TASK PROMPT:
Convert the data below into a JSON list of strings, with each line as its own string and blank lines left out.

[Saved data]

*** Block opens ***

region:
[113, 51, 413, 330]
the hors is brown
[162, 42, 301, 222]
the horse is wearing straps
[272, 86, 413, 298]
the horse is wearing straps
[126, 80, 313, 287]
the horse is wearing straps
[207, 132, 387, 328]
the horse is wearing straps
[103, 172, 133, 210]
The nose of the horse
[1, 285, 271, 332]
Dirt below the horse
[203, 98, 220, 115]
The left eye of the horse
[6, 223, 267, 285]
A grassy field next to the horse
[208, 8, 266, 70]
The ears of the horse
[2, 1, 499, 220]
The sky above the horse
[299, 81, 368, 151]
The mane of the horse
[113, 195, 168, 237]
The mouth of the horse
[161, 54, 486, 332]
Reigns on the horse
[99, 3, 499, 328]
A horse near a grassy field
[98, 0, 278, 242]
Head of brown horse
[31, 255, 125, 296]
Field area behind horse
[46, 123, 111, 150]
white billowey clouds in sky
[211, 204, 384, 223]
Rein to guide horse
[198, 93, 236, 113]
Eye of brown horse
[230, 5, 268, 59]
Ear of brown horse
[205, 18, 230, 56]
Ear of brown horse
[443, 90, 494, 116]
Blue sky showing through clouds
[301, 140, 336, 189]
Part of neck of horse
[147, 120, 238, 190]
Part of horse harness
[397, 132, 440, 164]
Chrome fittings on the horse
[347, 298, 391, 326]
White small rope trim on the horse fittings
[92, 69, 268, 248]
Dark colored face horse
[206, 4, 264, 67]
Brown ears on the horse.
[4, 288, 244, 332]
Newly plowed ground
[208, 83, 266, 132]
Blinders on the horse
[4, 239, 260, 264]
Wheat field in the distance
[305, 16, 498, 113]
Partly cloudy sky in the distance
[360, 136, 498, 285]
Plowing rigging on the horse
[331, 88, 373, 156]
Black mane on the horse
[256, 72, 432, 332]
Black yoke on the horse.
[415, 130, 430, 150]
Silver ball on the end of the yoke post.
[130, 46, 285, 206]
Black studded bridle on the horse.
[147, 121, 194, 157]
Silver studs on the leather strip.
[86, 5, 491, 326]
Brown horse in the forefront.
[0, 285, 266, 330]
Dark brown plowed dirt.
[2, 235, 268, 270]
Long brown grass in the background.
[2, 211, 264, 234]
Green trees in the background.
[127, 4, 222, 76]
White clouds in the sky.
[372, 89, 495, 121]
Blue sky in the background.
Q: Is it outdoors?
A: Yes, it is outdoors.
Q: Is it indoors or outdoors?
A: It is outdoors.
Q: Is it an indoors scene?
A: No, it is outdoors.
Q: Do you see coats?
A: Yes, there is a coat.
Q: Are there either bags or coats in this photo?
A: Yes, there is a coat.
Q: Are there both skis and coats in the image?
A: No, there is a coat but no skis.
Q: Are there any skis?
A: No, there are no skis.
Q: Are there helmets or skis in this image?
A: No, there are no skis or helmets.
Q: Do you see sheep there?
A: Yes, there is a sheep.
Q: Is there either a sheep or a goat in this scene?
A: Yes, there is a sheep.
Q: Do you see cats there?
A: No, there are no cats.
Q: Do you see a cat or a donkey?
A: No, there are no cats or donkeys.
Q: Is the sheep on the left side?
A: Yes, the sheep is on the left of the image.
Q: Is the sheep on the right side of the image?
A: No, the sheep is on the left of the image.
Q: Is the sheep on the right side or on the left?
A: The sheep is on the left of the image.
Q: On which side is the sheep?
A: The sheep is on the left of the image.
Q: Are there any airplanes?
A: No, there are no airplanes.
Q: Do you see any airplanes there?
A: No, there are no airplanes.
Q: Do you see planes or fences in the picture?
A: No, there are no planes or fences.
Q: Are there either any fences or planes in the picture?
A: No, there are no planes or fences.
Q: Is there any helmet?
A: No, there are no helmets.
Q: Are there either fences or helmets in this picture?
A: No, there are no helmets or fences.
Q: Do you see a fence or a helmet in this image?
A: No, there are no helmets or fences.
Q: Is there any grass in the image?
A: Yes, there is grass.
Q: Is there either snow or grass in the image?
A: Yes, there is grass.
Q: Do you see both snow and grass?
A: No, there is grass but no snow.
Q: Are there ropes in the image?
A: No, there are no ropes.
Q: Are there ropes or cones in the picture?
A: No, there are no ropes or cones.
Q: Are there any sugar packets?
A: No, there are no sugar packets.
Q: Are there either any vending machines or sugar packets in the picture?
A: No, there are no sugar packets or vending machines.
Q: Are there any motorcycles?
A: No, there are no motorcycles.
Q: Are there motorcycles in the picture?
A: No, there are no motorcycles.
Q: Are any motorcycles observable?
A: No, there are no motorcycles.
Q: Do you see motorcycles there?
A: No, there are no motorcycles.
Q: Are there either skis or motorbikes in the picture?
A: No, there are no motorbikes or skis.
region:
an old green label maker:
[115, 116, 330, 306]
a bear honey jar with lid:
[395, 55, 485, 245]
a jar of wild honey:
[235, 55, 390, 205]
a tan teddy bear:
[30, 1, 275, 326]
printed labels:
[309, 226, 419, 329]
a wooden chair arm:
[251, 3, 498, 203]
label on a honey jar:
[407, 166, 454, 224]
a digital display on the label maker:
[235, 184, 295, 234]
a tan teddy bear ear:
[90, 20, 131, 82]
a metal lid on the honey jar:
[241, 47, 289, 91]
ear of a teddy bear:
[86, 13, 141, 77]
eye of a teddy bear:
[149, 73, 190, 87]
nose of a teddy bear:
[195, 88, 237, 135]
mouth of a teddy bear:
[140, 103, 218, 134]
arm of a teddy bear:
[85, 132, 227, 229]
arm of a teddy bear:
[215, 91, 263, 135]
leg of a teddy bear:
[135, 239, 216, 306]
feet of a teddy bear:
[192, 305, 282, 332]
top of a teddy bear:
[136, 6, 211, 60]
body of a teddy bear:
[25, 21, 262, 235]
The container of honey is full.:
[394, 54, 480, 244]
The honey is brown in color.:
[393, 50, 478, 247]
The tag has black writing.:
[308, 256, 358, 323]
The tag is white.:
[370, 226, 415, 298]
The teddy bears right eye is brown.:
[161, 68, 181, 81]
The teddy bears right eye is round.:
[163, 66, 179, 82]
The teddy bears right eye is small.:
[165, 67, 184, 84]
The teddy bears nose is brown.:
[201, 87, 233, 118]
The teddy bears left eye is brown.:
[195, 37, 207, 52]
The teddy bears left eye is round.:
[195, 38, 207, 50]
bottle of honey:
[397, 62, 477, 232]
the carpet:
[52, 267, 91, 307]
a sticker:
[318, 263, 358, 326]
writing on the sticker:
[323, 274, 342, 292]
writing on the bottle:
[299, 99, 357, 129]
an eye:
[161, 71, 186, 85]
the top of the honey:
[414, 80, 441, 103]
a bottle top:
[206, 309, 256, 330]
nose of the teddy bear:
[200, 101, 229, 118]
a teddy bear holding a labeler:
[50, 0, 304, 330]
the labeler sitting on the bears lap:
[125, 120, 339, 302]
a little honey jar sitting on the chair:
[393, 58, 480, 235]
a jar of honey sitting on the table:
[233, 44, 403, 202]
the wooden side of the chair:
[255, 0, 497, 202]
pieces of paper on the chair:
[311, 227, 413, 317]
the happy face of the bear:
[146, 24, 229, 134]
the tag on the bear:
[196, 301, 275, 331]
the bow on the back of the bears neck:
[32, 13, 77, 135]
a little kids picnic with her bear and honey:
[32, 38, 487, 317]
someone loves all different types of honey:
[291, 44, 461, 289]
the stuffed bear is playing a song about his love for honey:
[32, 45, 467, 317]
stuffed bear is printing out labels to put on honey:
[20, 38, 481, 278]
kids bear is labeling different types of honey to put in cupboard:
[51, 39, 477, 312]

*** Block closes ***

SOLUTION TO THIS PROBLEM:
[
  "region:",
  "[113, 51, 413, 330]",
  "the hors is brown",
  "[162, 42, 301, 222]",
  "the horse is wearing straps",
  "[272, 86, 413, 298]",
  "the horse is wearing straps",
  "[126, 80, 313, 287]",
  "the horse is wearing straps",
  "[207, 132, 387, 328]",
  "the horse is wearing straps",
  "[103, 172, 133, 210]",
  "The nose of the horse",
  "[1, 285, 271, 332]",
  "Dirt below the horse",
  "[203, 98, 220, 115]",
  "The left eye of the horse",
  "[6, 223, 267, 285]",
  "A grassy field next to the horse",
  "[208, 8, 266, 70]",
  "The ears of the horse",
  "[2, 1, 499, 220]",
  "The sky above the horse",
  "[299, 81, 368, 151]",
  "The mane of the horse",
  "[113, 195, 168, 237]",
  "The mouth of the horse",
  "[161, 54, 486, 332]",
  "Reigns on the horse",
  "[99, 3, 499, 328]",
  "A horse near a grassy field",
  "[98, 0, 278, 242]",
  "Head of brown horse",
  "[31, 255, 125, 296]",
  "Field area behind horse",
  "[46, 123, 111, 150]",
  "white billowey clouds in sky",
  "[211, 204, 384, 223]",
  "Rein to guide horse",
  "[198, 93, 236, 113]",
  "Eye of brown horse",
  "[230, 5, 268, 59]",
  "Ear of brown horse",
  "[205, 18, 230, 56]",
  "Ear of brown horse",
  "[443, 90, 494, 116]",
  "Blue sky showing through clouds",
  "[301, 140, 336, 189]",
  "Part of neck of horse",
  "[147, 120, 238, 190]",
  "Part of horse harness",
  "[397, 132, 440, 164]",
  "Chrome fittings on the horse",
  "[347, 298, 391, 326]",
  "White small rope trim on the horse fittings",
  "[92, 69, 268, 248]",
  "Dark colored face horse",
  "[206, 4, 264, 67]",
  "Brown ears on the horse.",
  "[4, 288, 244, 332]",
  "Newly plowed ground",
  "[208, 83, 266, 132]",
  "Blinders on the horse",
  "[4, 239, 260, 264]",
  "Wheat field in the distance",
  "[305, 16, 498, 113]",
  "Partly cloudy sky in the distance",
  "[360, 136, 498, 285]",
  "Plowing rigging on the horse",
  "[331, 88, 373, 156]",
  "Black mane on the horse",
  "[256, 72, 432, 332]",
  "Black yoke on the horse.",
  "[415, 130, 430, 150]",
  "Silver ball on the end of the yoke post.",
  "[130, 46, 285, 206]",
  "Black studded bridle on the horse.",
  "[147, 121, 194, 157]",
  "Silver studs on the leather strip.",
  "[86, 5, 491, 326]",
  "Brown horse in the forefront.",
  "[0, 285, 266, 330]",
  "Dark brown plowed dirt.",
  "[2, 235, 268, 270]",
  "Long brown grass in the background.",
  "[2, 211, 264, 234]",
  "Green trees in the background.",
  "[127, 4, 222, 76]",
  "White clouds in the sky.",
  "[372, 89, 495, 121]",
  "Blue sky in the background.",
  "Q: Is it outdoors?",
  "A: Yes, it is outdoors.",
  "Q: Is it indoors or outdoors?",
  "A: It is outdoors.",
  "Q: Is it an indoors scene?",
  "A: No, it is outdoors.",
  "Q: Do you see coats?",
  "A: Yes, there is a coat.",
  "Q: Are there either bags or coats in this photo?",
  "A: Yes, there is a coat.",
  "Q: Are there both skis and coats in the image?",
  "A: No, there is a coat but no skis.",
  "Q: Are there any skis?",
  "A: No, there are no skis.",
  "Q: Are there helmets or skis in this image?",
  "A: No, there are no skis or helmets.",
  "Q: Do you see sheep there?",
  "A: Yes, there is a sheep.",
  "Q: Is there either a sheep or a goat in this scene?",
  "A: Yes, there is a sheep.",
  "Q: Do you see cats there?",
  "A: No, there are no cats.",
  "Q: Do you see a cat or a donkey?",
  "A: No, there are no cats or donkeys.",
  "Q: Is the sheep on the left side?",
  "A: Yes, the sheep is on the left of the image.",
  "Q: Is the sheep on the right side of the image?",
  "A: No, the sheep is on the left of the image.",
  "Q: Is the sheep on the right side or on the left?",
  "A: The sheep is on the left of the image.",
  "Q: On which side is the sheep?",
  "A: The sheep is on the left of the image.",
  "Q: Are there any airplanes?",
  "A: No, there are no airplanes.",
  "Q: Do you see any airplanes there?",
  "A: No, there are no airplanes.",
  "Q: Do you see planes or fences in the picture?",
  "A: No, there are no planes or fences.",
  "Q: Are there either any fences or planes in the picture?",
  "A: No, there are no planes or fences.",
  "Q: Is there any helmet?",
  "A: No, there are no helmets.",
  "Q: Are there either fences or helmets in this picture?",
  "A: No, there are no helmets or fences.",
  "Q: Do you see a fence or a helmet in this image?",
  "A: No, there are no helmets or fences.",
  "Q: Is there any grass in the image?",
  "A: Yes, there is grass.",
  "Q: Is there either snow or grass in the image?",
  "A: Yes, there is grass.",
  "Q: Do you see both snow and grass?",
  "A: No, there is grass but no snow.",
  "Q: Are there ropes in the image?",
  "A: No, there are no ropes.",
  "Q: Are there ropes or cones in the picture?",
  "A: No, there are no ropes or cones.",
  "Q: Are there any sugar packets?",
  "A: No, there are no sugar packets.",
  "Q: Are there either any vending machines or sugar packets in the picture?",
  "A: No, there are no sugar packets or vending machines.",
  "Q: Are there any motorcycles?",
  "A: No, there are no motorcycles.",
  "Q: Are there motorcycles in the picture?",
  "A: No, there are no motorcycles.",
  "Q: Are any motorcycles observable?",
  "A: No, there are no motorcycles.",
  "Q: Do you see motorcycles there?",
  "A: No, there are no motorcycles.",
  "Q: Are there either skis or motorbikes in the picture?",
  "A: No, there are no motorbikes or skis.",
  "region:",
  "an old green label maker:",
  "[115, 116, 330, 306]",
  "a bear honey jar with lid:",
  "[395, 55, 485, 245]",
  "a jar of wild honey:",
  "[235, 55, 390, 205]",
  "a tan teddy bear:",
  "[30, 1, 275, 326]",
  "printed labels:",
  "[309, 226, 419, 329]",
  "a wooden chair arm:",
  "[251, 3, 498, 203]",
  "label on a honey jar:",
  "[407, 166, 454, 224]",
  "a digital display on the label maker:",
  "[235, 184, 295, 234]",
  "a tan teddy bear ear:",
  "[90, 20, 131, 82]",
  "a metal lid on the honey jar:",
  "[241, 47, 289, 91]",
  "ear of a teddy bear:",
  "[86, 13, 141, 77]",
  "eye of a teddy bear:",
  "[149, 73, 190, 87]",
  "nose of a teddy bear:",
  "[195, 88, 237, 135]",
  "mouth of a teddy bear:",
  "[140, 103, 218, 134]",
  "arm of a teddy bear:",
  "[85, 132, 227, 229]",
  "arm of a teddy bear:",
  "[215, 91, 263, 135]",
  "leg of a teddy bear:",
  "[135, 239, 216, 306]",
  "feet of a teddy bear:",
  "[192, 305, 282, 332]",
  "top of a teddy bear:",
  "[136, 6, 211, 60]",
  "body of a teddy bear:",
  "[25, 21, 262, 235]",
  "The container of honey is full.:",
  "[394, 54, 480, 244]",
  "The honey is brown in color.:",
  "[393, 50, 478, 247]",
  "The tag has black writing.:",
  "[308, 256, 358, 323]",
  "The tag is white.:",
  "[370, 226, 415, 298]",
  "The teddy bears right eye is brown.:",
  "[161, 68, 181, 81]",
  "The teddy bears right eye is round.:",
  "[163, 66, 179, 82]",
  "The teddy bears right eye is small.:",
  "[165, 67, 184, 84]",
  "The teddy bears nose is brown.:",
  "[201, 87, 233, 118]",
  "The teddy bears left eye is brown.:",
  "[195, 37, 207, 52]",
  "The teddy bears left eye is round.:",
  "[195, 38, 207, 50]",
  "bottle of honey:",
  "[397, 62, 477, 232]",
  "the carpet:",
  "[52, 267, 91, 307]",
  "a sticker:",
  "[318, 263, 358, 326]",
  "writing on the sticker:",
  "[323, 274, 342, 292]",
  "writing on the bottle:",
  "[299, 99, 357, 129]",
  "an eye:",
  "[161, 71, 186, 85]",
  "the top of the honey:",
  "[414, 80, 441, 103]",
  "a bottle top:",
  "[206, 309, 256, 330]",
  "nose of the teddy bear:",
  "[200, 101, 229, 118]",
  "a teddy bear holding a labeler:",
  "[50, 0, 304, 330]",
  "the labeler sitting on the bears lap:",
  "[125, 120, 339, 302]",
  "a little honey jar sitting on the chair:",
  "[393, 58, 480, 235]",
  "a jar of honey sitting on the table:",
  "[233, 44, 403, 202]",
  "the wooden side of the chair:",
  "[255, 0, 497, 202]",
  "pieces of paper on the chair:",
  "[311, 227, 413, 317]",
  "the happy face of the bear:",
  "[146, 24, 229, 134]",
  "the tag on the bear:",
  "[196, 301, 275, 331]",
  "the bow on the back of the bears neck:",
  "[32, 13, 77, 135]",
  "a little kids picnic with her bear and honey:",
  "[32, 38, 487, 317]",
  "someone loves all different types of honey:",
  "[291, 44, 461, 289]",
  "the stuffed bear is playing a song about his love for honey:",
  "[32, 45, 467, 317]",
  "stuffed bear is printing out labels to put on honey:",
  "[20, 38, 481, 278]",
  "kids bear is labeling different types of honey to put in cupboard:",
  "[51, 39, 477, 312]"
]